Rendered images with source text:
+ + + + +

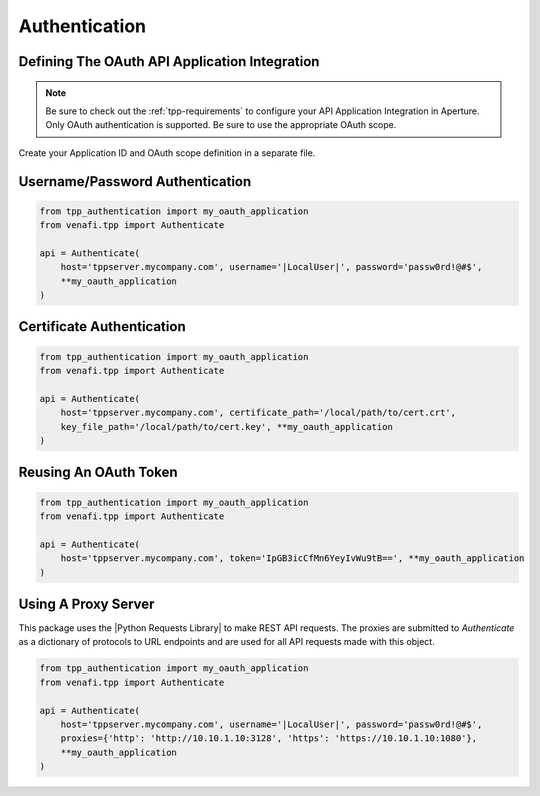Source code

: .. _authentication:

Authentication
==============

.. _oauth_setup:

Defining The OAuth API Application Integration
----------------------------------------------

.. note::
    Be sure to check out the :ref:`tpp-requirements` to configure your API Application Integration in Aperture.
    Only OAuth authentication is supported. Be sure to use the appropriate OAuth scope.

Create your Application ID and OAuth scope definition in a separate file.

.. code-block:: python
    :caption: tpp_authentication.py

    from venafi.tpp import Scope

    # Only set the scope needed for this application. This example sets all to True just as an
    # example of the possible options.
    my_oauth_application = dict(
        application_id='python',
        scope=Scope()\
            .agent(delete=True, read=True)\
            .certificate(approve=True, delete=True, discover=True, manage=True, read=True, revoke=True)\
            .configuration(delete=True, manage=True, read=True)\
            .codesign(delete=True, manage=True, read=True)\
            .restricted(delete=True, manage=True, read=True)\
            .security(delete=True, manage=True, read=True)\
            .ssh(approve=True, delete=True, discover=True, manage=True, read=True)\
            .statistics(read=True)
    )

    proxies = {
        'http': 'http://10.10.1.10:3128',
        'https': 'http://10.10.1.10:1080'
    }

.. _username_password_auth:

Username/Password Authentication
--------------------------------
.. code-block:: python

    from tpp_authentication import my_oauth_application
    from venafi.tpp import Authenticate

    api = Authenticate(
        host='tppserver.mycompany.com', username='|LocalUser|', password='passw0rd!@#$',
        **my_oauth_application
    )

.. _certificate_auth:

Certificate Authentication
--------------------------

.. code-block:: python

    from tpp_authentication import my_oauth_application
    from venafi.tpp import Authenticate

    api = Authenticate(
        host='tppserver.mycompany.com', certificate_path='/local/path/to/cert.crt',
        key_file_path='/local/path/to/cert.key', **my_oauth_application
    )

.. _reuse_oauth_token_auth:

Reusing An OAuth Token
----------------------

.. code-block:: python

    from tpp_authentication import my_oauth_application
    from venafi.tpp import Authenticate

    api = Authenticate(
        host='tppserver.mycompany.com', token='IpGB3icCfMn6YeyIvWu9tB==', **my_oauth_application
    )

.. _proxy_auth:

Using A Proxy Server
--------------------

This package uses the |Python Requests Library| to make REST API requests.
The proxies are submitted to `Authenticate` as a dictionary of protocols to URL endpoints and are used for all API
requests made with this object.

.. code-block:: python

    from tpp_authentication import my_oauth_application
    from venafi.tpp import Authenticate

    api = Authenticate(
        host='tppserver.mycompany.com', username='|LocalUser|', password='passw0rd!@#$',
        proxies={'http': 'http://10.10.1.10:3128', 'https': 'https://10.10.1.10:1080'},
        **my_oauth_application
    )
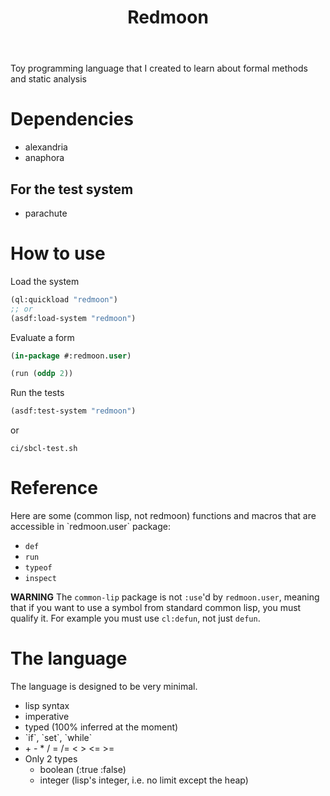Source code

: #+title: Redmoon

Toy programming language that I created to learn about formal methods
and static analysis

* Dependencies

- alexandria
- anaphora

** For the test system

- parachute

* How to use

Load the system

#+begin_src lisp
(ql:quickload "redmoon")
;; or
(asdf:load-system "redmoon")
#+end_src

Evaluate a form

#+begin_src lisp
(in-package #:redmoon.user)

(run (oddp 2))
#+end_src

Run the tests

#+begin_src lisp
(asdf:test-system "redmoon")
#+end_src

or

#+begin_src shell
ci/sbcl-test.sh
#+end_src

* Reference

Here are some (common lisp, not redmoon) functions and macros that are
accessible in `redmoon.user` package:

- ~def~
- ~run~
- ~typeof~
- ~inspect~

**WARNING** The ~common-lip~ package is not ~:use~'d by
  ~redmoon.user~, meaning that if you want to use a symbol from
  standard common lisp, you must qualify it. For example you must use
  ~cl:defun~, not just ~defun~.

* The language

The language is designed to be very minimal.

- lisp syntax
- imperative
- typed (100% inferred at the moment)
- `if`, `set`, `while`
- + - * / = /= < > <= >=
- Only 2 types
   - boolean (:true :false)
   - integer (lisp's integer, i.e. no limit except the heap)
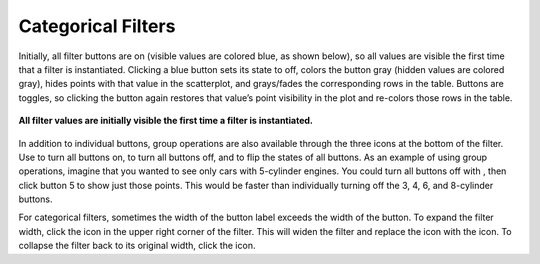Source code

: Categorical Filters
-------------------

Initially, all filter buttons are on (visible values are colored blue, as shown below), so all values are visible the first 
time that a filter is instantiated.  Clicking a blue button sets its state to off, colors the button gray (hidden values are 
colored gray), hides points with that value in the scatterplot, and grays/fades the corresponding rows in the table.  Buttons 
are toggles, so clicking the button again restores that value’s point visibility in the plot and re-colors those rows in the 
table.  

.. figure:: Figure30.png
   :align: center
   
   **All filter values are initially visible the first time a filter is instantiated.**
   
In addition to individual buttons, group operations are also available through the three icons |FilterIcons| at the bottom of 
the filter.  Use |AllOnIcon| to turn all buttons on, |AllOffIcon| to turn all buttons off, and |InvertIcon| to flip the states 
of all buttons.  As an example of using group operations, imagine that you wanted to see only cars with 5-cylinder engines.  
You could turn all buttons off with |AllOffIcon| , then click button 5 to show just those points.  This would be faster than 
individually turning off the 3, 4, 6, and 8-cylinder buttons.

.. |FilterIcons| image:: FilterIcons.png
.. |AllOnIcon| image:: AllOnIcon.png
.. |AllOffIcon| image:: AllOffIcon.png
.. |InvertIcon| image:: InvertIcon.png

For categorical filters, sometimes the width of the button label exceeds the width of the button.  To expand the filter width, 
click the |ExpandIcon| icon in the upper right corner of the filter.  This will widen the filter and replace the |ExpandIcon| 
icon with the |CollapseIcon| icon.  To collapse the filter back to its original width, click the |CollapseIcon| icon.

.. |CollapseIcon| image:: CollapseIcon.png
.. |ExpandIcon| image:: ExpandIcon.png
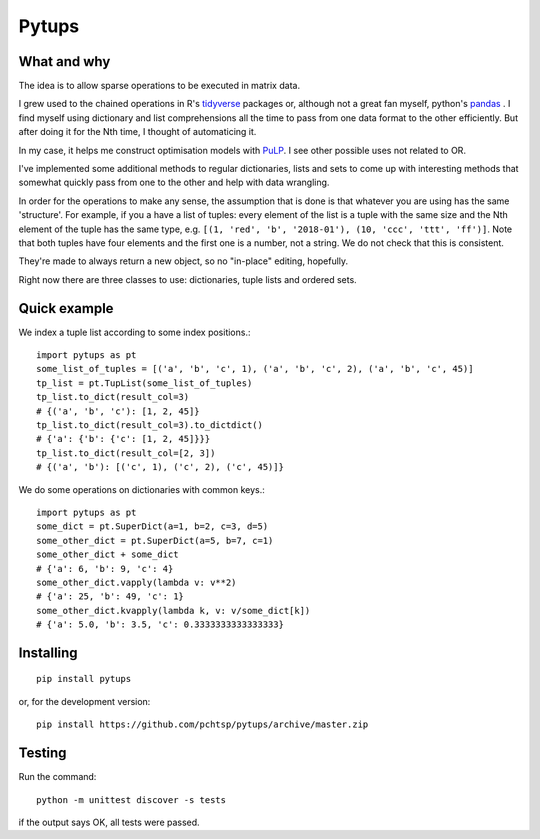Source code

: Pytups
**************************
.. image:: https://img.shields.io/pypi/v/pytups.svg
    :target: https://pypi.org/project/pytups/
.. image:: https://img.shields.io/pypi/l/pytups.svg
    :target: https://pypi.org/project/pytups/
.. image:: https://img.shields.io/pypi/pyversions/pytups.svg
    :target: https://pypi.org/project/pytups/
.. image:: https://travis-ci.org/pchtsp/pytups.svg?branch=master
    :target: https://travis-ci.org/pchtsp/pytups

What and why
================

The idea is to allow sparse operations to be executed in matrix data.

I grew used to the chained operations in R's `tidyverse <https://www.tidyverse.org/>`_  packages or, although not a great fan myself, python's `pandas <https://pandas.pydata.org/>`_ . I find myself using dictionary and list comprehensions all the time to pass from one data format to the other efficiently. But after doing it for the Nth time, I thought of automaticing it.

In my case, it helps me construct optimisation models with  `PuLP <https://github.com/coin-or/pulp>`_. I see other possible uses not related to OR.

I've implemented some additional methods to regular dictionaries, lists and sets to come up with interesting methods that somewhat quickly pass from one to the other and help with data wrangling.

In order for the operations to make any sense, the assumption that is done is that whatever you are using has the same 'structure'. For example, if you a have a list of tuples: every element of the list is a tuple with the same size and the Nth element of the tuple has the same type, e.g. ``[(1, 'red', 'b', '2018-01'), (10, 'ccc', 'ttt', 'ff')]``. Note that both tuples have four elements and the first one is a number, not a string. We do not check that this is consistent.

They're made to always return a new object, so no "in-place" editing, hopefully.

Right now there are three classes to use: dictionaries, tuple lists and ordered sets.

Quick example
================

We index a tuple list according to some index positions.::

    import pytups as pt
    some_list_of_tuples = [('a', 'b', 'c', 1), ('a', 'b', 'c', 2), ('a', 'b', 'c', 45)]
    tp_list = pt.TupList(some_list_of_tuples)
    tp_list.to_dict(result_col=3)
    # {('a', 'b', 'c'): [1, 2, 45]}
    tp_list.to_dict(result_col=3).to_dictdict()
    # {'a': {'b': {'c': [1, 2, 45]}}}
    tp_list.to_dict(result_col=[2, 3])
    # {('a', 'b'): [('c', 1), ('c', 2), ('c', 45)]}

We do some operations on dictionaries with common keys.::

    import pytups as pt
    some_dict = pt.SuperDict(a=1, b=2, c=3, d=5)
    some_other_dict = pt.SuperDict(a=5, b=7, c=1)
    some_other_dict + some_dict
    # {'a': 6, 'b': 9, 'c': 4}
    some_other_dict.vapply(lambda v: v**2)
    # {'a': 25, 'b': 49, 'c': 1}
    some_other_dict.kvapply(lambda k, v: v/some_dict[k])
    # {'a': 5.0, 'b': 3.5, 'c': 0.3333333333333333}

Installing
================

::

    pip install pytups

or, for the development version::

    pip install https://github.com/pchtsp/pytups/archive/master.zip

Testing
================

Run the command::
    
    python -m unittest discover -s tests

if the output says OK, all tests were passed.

+ + + + +

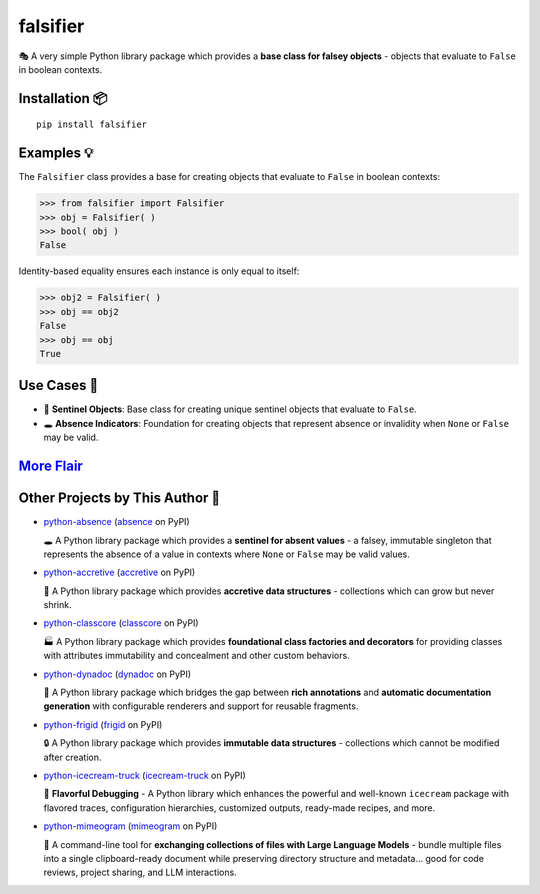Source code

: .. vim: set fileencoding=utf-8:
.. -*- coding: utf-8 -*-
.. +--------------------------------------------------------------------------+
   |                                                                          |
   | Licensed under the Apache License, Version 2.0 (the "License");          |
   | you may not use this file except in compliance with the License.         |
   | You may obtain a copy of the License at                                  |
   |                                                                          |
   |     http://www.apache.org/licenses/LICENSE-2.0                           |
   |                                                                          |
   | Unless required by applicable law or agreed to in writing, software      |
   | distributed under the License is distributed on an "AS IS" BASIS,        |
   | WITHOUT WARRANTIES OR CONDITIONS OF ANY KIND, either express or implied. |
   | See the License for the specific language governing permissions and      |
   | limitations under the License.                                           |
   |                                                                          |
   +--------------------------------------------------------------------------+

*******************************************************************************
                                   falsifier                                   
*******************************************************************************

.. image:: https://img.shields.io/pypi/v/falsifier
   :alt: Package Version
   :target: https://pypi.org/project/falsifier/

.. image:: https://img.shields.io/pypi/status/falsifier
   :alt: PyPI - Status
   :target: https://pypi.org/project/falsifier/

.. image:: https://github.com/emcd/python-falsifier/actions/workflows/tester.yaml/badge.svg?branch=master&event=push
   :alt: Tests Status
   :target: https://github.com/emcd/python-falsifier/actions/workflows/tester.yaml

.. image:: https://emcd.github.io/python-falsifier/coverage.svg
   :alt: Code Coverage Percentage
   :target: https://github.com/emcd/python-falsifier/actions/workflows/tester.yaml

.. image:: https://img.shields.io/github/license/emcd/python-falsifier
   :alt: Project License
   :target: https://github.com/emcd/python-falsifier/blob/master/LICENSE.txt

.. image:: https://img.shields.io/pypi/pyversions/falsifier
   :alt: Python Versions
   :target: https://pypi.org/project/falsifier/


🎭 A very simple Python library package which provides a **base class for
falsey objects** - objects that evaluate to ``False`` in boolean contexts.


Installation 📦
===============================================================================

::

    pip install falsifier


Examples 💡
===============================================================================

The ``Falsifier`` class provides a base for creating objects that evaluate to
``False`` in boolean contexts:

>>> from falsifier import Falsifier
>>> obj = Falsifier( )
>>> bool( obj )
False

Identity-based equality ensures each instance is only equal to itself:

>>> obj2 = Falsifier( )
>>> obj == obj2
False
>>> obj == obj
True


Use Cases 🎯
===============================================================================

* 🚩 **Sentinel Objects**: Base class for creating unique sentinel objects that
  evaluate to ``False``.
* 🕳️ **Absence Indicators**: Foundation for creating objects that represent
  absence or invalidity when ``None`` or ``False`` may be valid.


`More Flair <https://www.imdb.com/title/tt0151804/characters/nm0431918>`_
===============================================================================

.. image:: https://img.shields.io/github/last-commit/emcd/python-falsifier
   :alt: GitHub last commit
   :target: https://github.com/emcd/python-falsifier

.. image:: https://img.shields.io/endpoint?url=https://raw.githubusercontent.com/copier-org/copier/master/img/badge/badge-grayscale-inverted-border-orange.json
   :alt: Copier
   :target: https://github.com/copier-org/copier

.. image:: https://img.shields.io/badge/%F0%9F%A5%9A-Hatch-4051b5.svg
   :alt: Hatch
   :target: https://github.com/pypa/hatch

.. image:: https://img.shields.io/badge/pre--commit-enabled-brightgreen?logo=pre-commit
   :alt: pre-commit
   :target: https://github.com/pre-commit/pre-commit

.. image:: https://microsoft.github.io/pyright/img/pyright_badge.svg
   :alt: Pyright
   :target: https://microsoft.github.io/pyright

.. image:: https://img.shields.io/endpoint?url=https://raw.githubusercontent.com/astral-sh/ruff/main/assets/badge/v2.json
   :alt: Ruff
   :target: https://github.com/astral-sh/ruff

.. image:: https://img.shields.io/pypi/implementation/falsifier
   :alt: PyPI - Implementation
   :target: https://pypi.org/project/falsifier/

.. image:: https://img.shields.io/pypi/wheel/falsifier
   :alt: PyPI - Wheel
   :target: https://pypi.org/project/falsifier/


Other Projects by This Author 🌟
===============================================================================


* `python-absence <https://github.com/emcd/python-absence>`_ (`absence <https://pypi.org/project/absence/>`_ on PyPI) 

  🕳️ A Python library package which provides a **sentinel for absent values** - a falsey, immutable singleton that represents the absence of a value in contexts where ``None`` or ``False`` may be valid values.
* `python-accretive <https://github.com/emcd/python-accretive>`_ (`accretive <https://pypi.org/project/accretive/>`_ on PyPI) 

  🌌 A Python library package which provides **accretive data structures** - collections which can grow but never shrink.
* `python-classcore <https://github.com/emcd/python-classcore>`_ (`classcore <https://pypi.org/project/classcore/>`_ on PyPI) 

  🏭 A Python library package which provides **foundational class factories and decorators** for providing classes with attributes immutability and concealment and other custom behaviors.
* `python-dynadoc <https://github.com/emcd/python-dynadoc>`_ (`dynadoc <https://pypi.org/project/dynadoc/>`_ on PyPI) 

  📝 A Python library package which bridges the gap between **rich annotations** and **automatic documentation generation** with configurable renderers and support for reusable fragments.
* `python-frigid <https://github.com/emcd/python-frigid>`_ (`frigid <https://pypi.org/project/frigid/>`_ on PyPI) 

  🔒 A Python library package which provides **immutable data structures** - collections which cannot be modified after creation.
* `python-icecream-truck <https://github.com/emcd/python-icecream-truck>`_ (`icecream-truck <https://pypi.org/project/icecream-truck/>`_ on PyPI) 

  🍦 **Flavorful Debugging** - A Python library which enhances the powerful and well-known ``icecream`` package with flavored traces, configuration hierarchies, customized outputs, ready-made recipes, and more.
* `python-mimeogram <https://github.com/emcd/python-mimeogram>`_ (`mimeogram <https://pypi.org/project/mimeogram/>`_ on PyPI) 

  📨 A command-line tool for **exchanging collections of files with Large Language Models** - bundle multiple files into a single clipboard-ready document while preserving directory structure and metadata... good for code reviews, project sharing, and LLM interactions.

+ + + + +

• [Problem details]: Go through the records above and return every line that holds the string "width".

• [Result]:
For categorical filters, sometimes the width of the button label exceeds the width of the button.  To expand the filter width, 
icon with the |CollapseIcon| icon.  To collapse the filter back to its original width, click the |CollapseIcon| icon.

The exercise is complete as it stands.